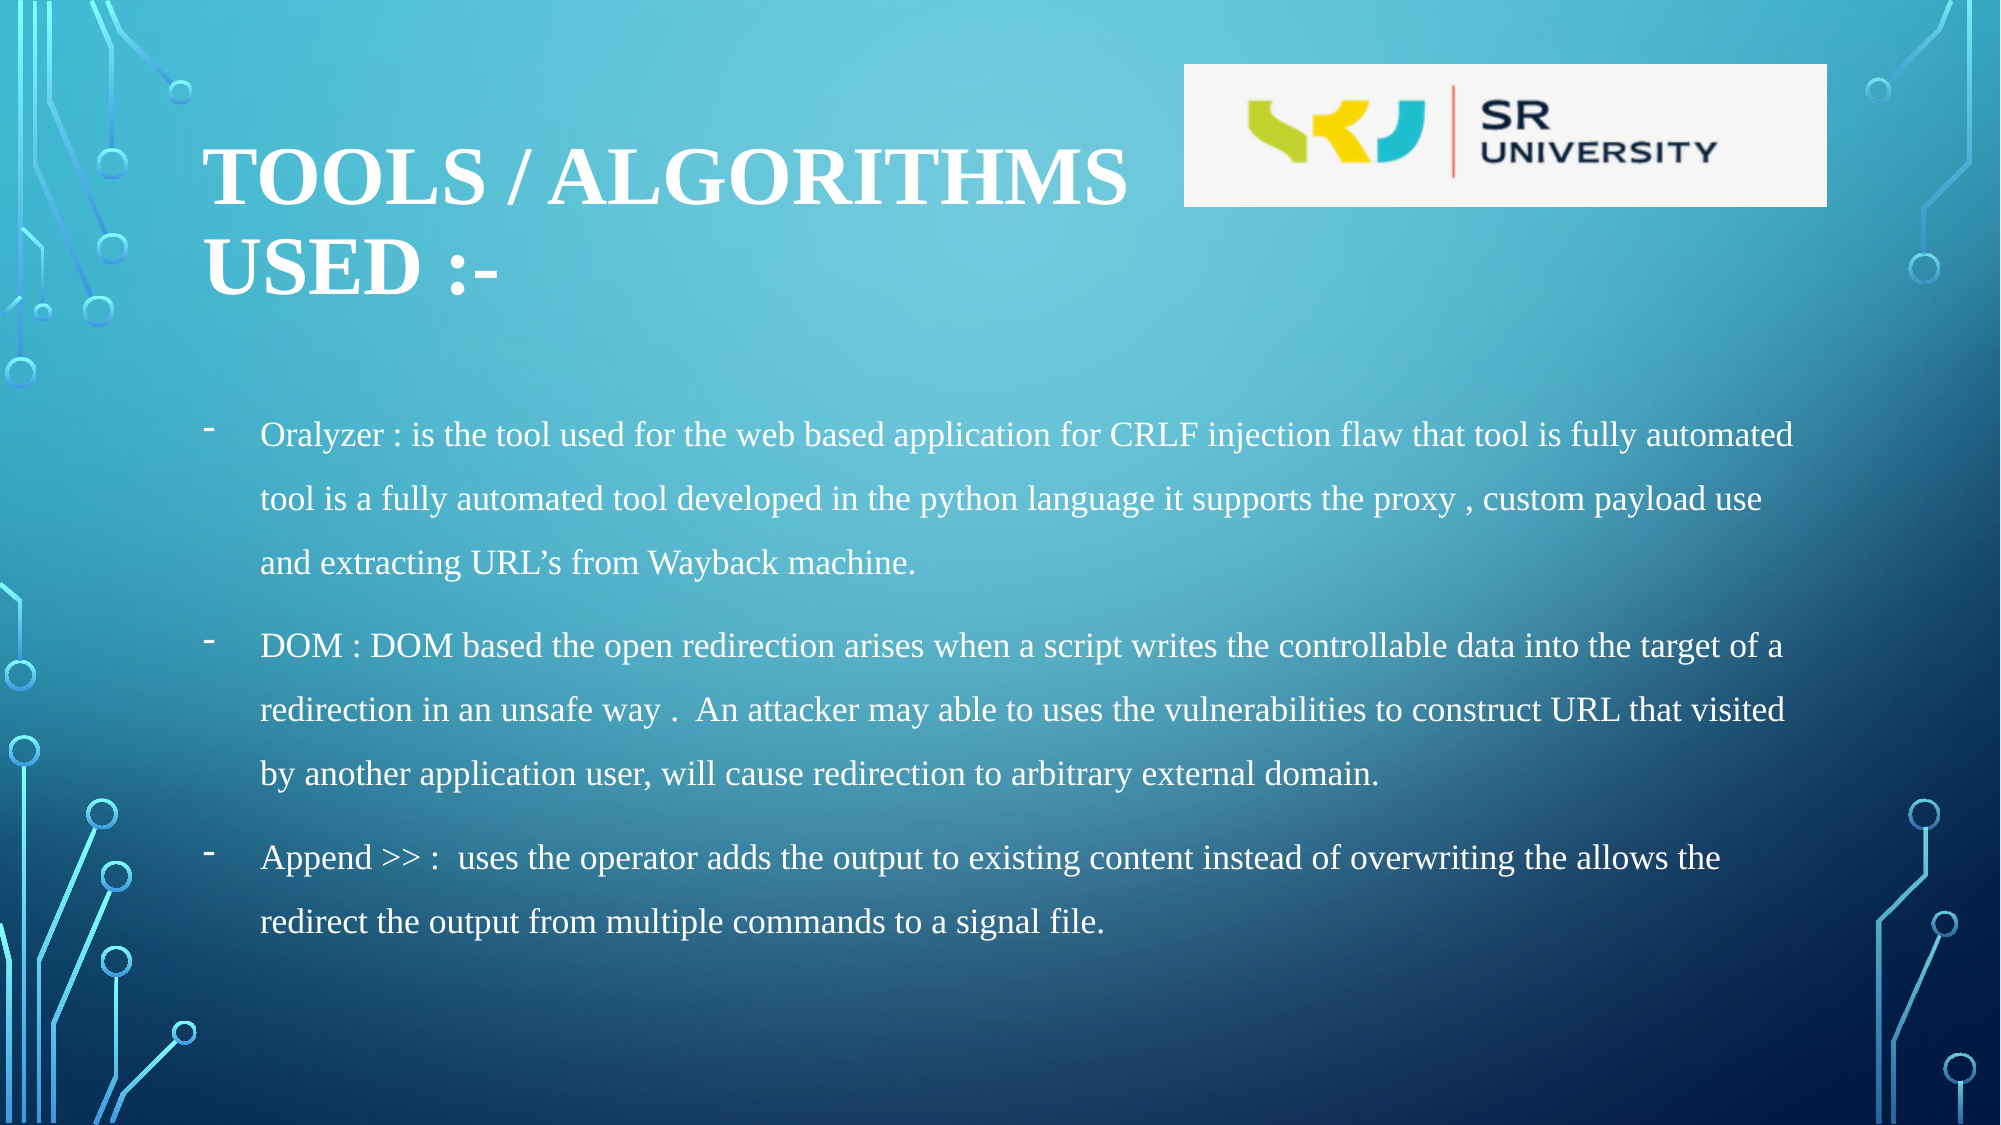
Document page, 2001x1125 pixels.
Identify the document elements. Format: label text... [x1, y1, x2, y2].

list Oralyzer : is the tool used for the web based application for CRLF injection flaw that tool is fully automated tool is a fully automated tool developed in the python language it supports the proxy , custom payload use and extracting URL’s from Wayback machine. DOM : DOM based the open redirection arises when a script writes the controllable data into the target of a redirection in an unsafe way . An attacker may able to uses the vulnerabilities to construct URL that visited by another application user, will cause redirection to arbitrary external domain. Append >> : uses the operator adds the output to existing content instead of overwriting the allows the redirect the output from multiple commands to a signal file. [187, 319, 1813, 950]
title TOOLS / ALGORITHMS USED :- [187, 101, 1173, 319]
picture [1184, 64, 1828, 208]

----------------------------------------

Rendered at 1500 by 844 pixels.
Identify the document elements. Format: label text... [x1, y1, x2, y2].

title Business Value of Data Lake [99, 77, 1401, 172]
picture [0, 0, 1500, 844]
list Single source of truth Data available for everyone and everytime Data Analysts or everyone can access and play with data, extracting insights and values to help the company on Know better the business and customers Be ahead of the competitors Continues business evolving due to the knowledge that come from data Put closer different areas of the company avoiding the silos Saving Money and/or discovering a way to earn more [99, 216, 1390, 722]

----------------------------------------

What the exercise asks:
Copy every line in the entries above that has the string "pixels" in it.

Written solution:
Document page, 2001x1125 pixels.
Rendered at 1500 by 844 pixels.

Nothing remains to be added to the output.